== Records to use
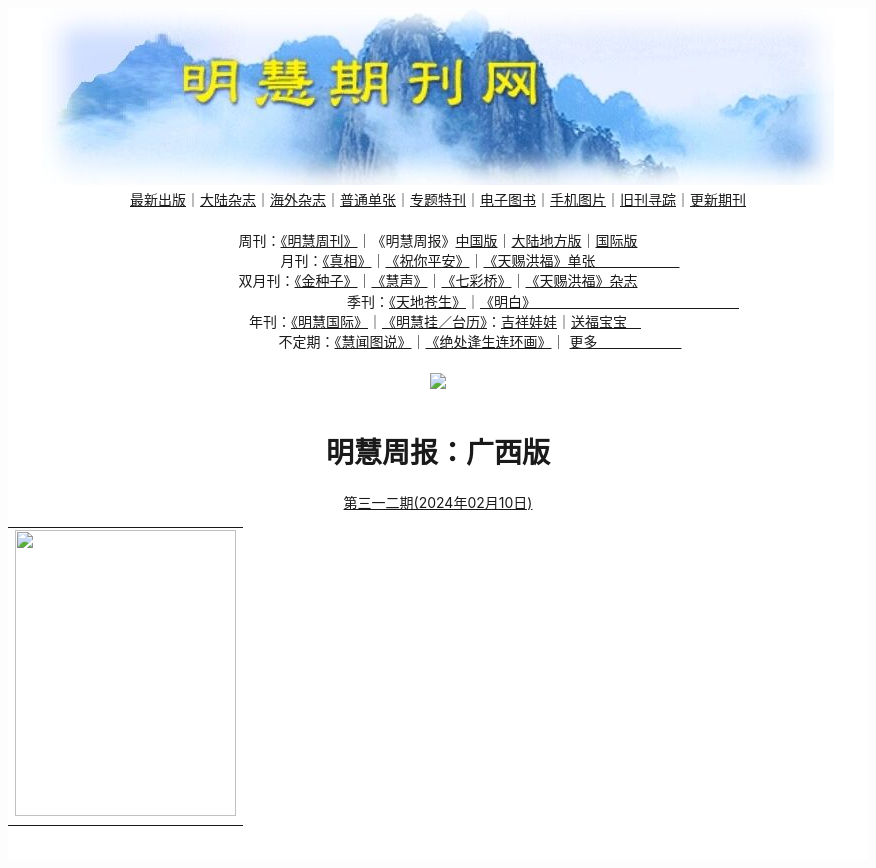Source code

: <a id="user-content-1" class="anchor" aria-hidden="true" href="#1">
<a name="1" id="1" target="_blank"></a> <span id="1">
<a name="2" id="2" target="_blank"></a> <span id="2">
<a name="3" id="3" target="_blank"></a> <span id="3">
<a name="4" id="4" target="_blank"></a> <span id="4">
<a name="5" id="5" target="_blank"></a> <span id="5">
<a name="6" id="6" target="_blank"></a> <span id="6">
<a name="7" id="7" target="_blank"></a> <span id="7">
<a id="user-content-1" href="#1">
<div align="center">
<a target="_blank" href="https://github.com/19920513/djy/blob/master/gb/nsc413.md#1"><img src="https://github.com/19920513/qikan/blob/master/mhqk.jpg?raw=true"></a><br>
<a href="https://github.com/19920513/qikan/blob/master/display.aspx/category_id/8/page_1.md#1">最新出版</a>｜<a href="https://github.com/19920513/qikan/blob/master/category.aspx/category/mainland/page_1.md#1">大陆杂志</a>｜<a href="https://github.com/19920513/qikan/blob/master/category.aspx/category/overseas/page_1.md#1">海外杂志</a>｜<a href="https://github.com/19920513/qikan/blob/master/display.aspx/category_id/4/guige_id/3/page_1.md#1">普通单张</a>｜<a href="https://github.com/19920513/qikan/blob/master/category.aspx/category/zhuanti/page_1.md#1">专题特刊</a>｜<a href="https://github.com/19920513/qikan/blob/master/display.aspx/category_id/6/meijie_id/2/page_1.md#1">电子图书</a>｜<a href="https://github.com/19920513/qikan/blob/master/display.aspx/qikan_type_id/11075/page_1.md#1">手机图片</a>｜<a href="https://github.com/19920513/qikan/blob/master/display.aspx/category_id/5/zhouqi_id/6/page_1.md#1">旧刊寻踪</a>｜<a href="https://github.com/19920513/qikan/blob/master/UpdatedArticles.aspx/page_1.md#1">更新期刊</a>
<br>
<br>
周刊：<a href="https://github.com/19920513/qikan/blob/master/display.aspx/qikan_type_id/5179/page_1.md#1">《明慧周刊》</a>｜《明慧周报》<a href="https://github.com/19920513/qikan/blob/master/display.aspx/qikan_type_id/5178/page_1.md#1">中国版</a>｜<a href="https://github.com/19920513/qikan/blob/master/mainland.aspx/page_1.md#1">大陆地方版</a>｜<a href="https://github.com/19920513/qikan/blob/master/display.aspx/qikan_type_id/5151/page_1.md#1">国际版</a><br>
月刊：<a href="https://github.com/19920513/qikan/blob/master/display.aspx/qikan_type_id/5240/page_1.md#1">《真相》</a>｜<a href="https://github.com/19920513/qikan/blob/master/display.aspx/qikan_type_id/11182/page_1.md#1">《祝你平安》</a>｜<a href="https://github.com/19920513/qikan/blob/master/display.aspx/qikan_type_id/5360/keyword/E5/contain/true/page_1.md#1">《天赐洪福》单张　　　　　　</a><br>
双月刊：<a href="https://github.com/19920513/qikan/blob/master/display.aspx/qikan_type_id/7500/page_1.md#1">《金种子》</a>｜<a href="https://github.com/19920513/qikan/blob/master/display.aspx/qikan_type_id/5638/page_1.md#1">《慧声》</a>｜<a href="https://github.com/19920513/qikan/blob/master/display.aspx/qikan_type_id/7268/page_1.md#1">《七彩桥》</a>｜<a href="https://github.com/19920513/qikan/blob/master/display.aspx/qikan_type_id/5360/keyword/E5/contain/false/page_1.md#1">《天赐洪福》杂志</a> <br>
季刊：<a href="https://github.com/19920513/qikan/blob/master/display.aspx/qikan_type_id/5139/page_1.md#1">《天地苍生》</a>｜<a href="https://github.com/19920513/qikan/blob/master/display.aspx/qikan_type_id/5140/page_1.md#1">《明白》　　　　　　　　　　　　　　　</a><br>
年刊：<a href="https://github.com/19920513/qikan/blob/master/display.aspx/qikan_type_id/10922/page_1.md#1">《明慧国际》</a>｜<a href="https://github.com/19920513/qikan/blob/master/display.aspx/category_id/6/meijie_id/3/page_1.md#1">《明慧挂／台历》</a>：<a href="https://github.com/19920513/qikan/blob/master/display.aspx/category_id/6/meijie_id/3/keyword/E5/page_1.md#1">吉祥娃娃</a>｜<a href="https://github.com/19920513/qikan/blob/master/display.aspx/category_id/6/meijie_id/3/keyword/E9/page_1.md#1">送福宝宝　</a><br> 
不定期：<a href="https://github.com/19920513/qikan/blob/master/display.aspx/qikan_type_id/11185/page_1.md#1">《慧闻图说》</a>｜<a href="https://github.com/19920513/qikan/blob/master/display.aspx/qikan_type_id/11131/page_1.md#1">《绝处逢生连环画》</a>｜ <a href="https://github.com/19920513/qikan/blob/master/display.aspx/category_id/6/meijie_id/3/keyword/other/page_1.md#1">更多　　　　　　</a> <br>
<br>
<a target="_blank" href="https://github.com/19920513/djy/blob/master/gb/nsc413.md#1"><img src="https://raw.githubusercontent.com/19920513/www/master/t/lh600.jpg"></a><br>
<h1><strong>明慧周报：广西版</strong></h1><a href="https://gitlab.com/pdf-edit/pdfkit/-/raw/master/tests/pdf/211372.pdf">第三一二期(2024年02月10日)</a><br><table ><tr><td VALIGN=TOP width="221" height="286"><a href="https://gitlab.com/pdf-edit/pdfkit/-/raw/master/tests/pdf/211372.pdf" ><img width=221 height=286 src="https://qikan.minghui.org/mhqkpage/qikanimage/2024/02/10/mhzb_guangxi_312_pdf-cover.png"></a></td></tr></table><br>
====
Keep only the lines of the listing above that contain the string "span", and copy them out. Case counts.

<a name="1" id="1" target="_blank"></a> <span id="1">
<a name="2" id="2" target="_blank"></a> <span id="2">
<a name="3" id="3" target="_blank"></a> <span id="3">
<a name="4" id="4" target="_blank"></a> <span id="4">
<a name="5" id="5" target="_blank"></a> <span id="5">
<a name="6" id="6" target="_blank"></a> <span id="6">
<a name="7" id="7" target="_blank"></a> <span id="7">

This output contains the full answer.